» **Exercise 1**:
Lay out the classification lines of the records that follow the article on the banking royal commission as a JSON list of strings, one string per line, with blank lines omitted. Leave the pictures out of the answer.

» **Supplied text**:

Buyers – and sellers – beware as royal commission exposes banking’s risky business

HEARINGS REVEAL MORE TALES OF RECKLESS LENDING BY BANKS – BUT ALSO SHOW THAT BORROWERS WILL TAKE HUGE RISKS TO MAKE THEIR DREAMS COME TRUE
Westpac lawyers leave the Commonwealth law courts in Melbourne on Thursday, May 24, 2018.
Westpac lawyers leave the Commonwealth law courts in Melbourne on Thursday, May 24, 2018. Photograph: Joe Castro/AAP
What happened in the banking royal commission this week?

The banking royal commission began its third round of hearings this week.

Its focus turned to lending to small businesses, which is very different from personal mortgages and credit cards.

The case studies were more morally complicated than in previous weeks, because the small business owners who tried to explain how they’d lost money in their business ventures knew they were taking risks, even though their banks had not behaved like saints.

It was a significant shift in tone for the commission.

On one hand, it was taken for granted that entrepreneurial spirit plays a crucial role in Australia’s economy, and the major banks ought to remain free to lend to people who are willing to take risks, fail, and lose money.

» **Material provided**:
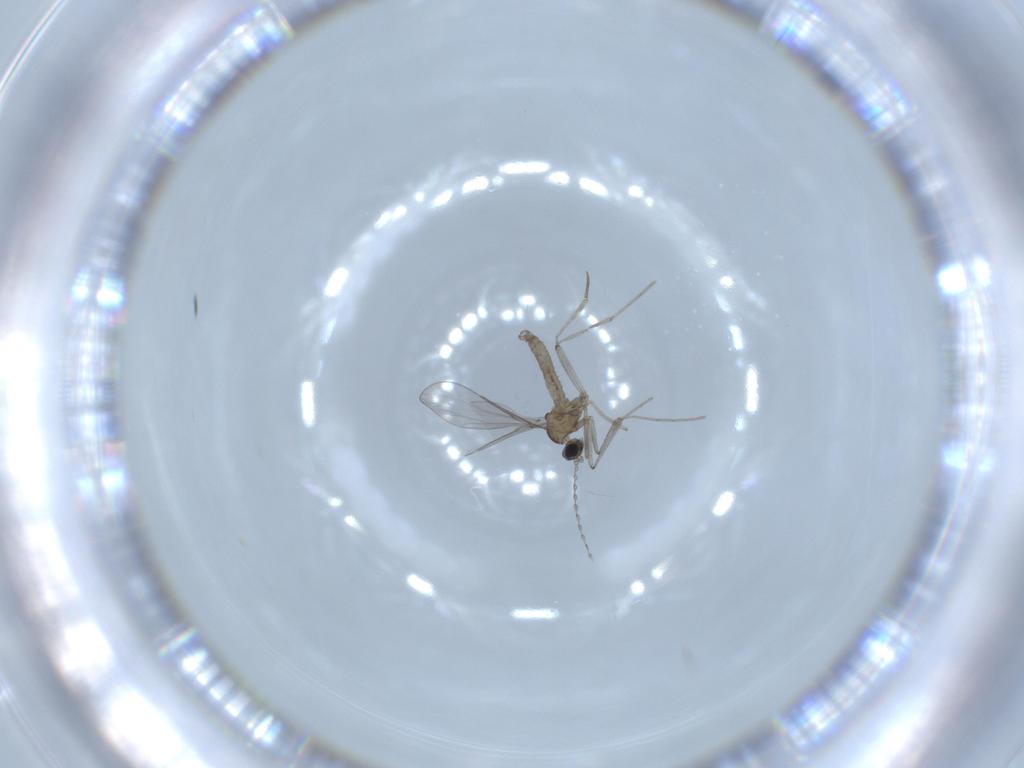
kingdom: Animalia
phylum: Arthropoda
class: Insecta
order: Diptera
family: Cecidomyiidae
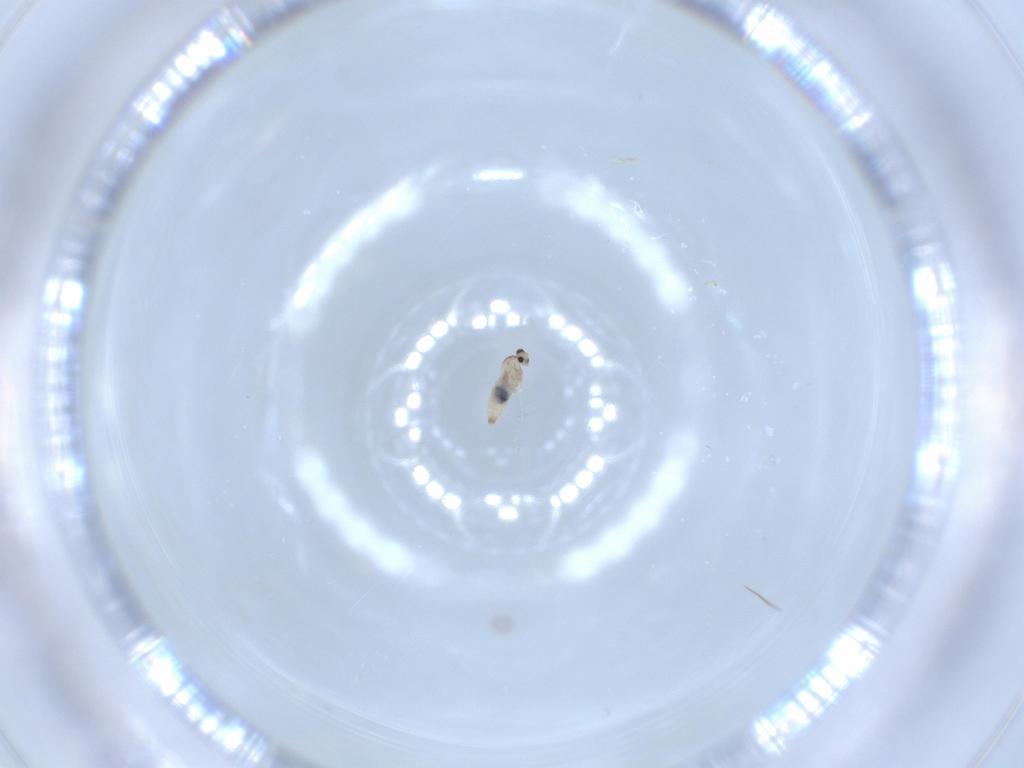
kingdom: Animalia
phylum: Arthropoda
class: Insecta
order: Diptera
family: Cecidomyiidae
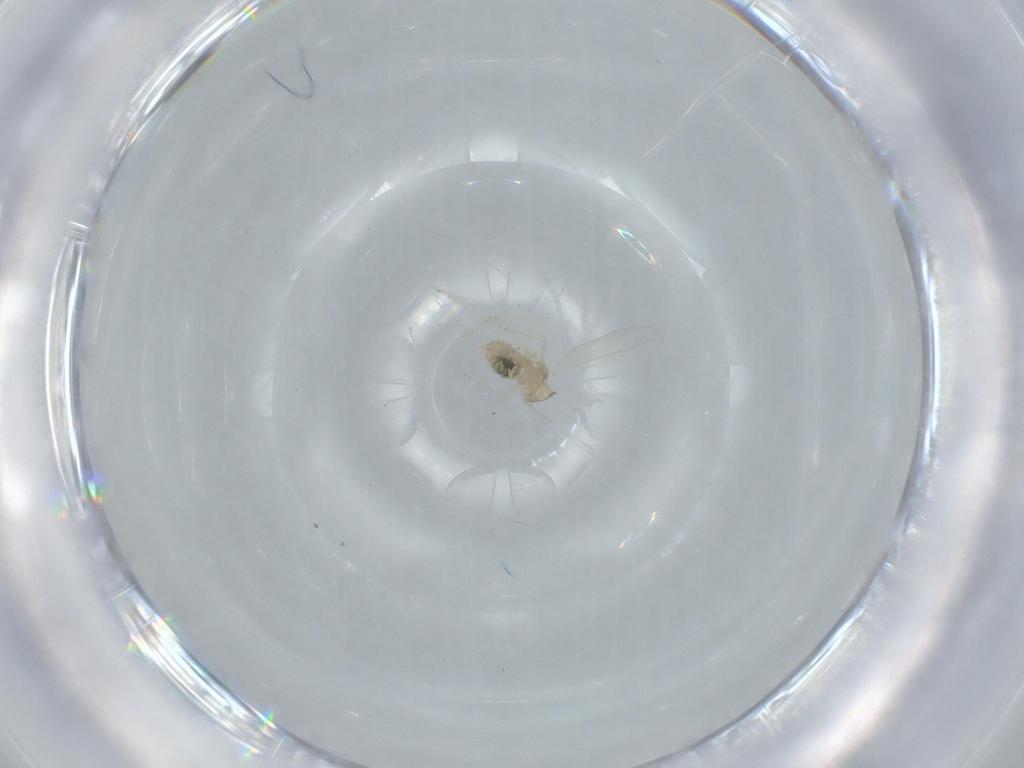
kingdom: Animalia
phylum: Arthropoda
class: Insecta
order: Diptera
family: Cecidomyiidae
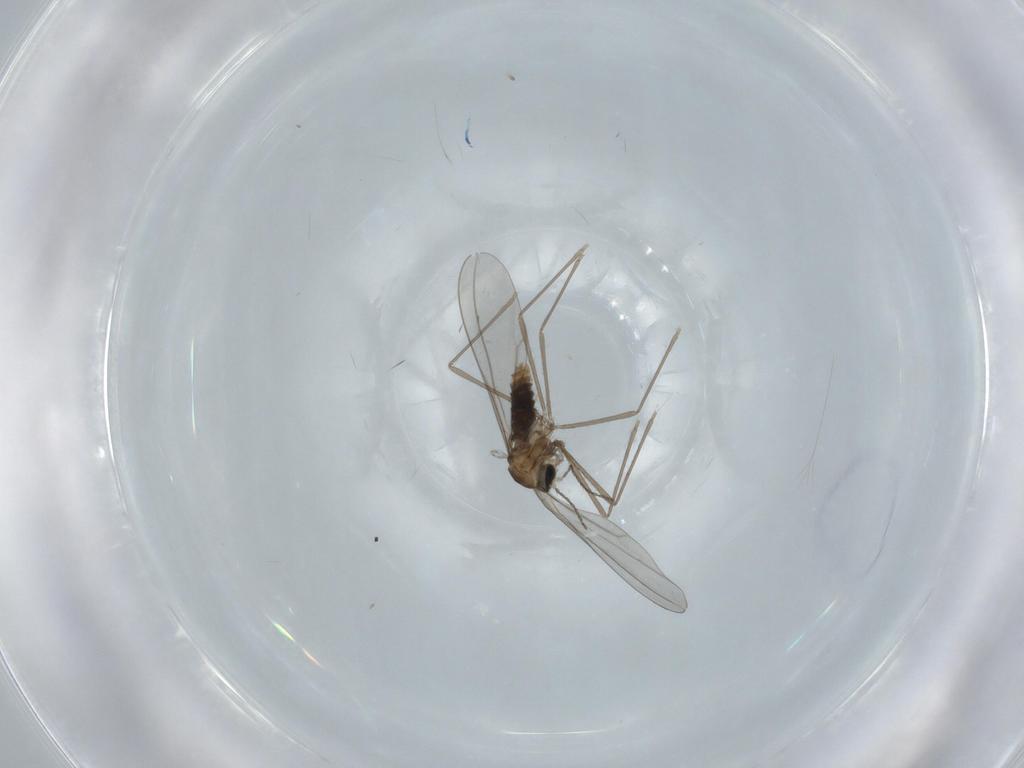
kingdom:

» **Exercise 2**:
List every form of lending or credit named in the sentence of the banking royal commission article that begins "Its focus turned".

» **Correct output 1**:
[
  "kingdom: Animalia",
  "phylum: Arthropoda",
  "class: Insecta",
  "order: Diptera",
  "family: Cecidomyiidae",
  "kingdom: Animalia",
  "phylum: Arthropoda",
  "class: Insecta",
  "order: Diptera",
  "family: Cecidomyiidae",
  "kingdom: Animalia",
  "phylum: Arthropoda",
  "class: Insecta",
  "order: Diptera",
  "family: Cecidomyiidae",
  "kingdom:"
]

» **Correct output 2**:
lending to small businesses, personal mortgages, credit cards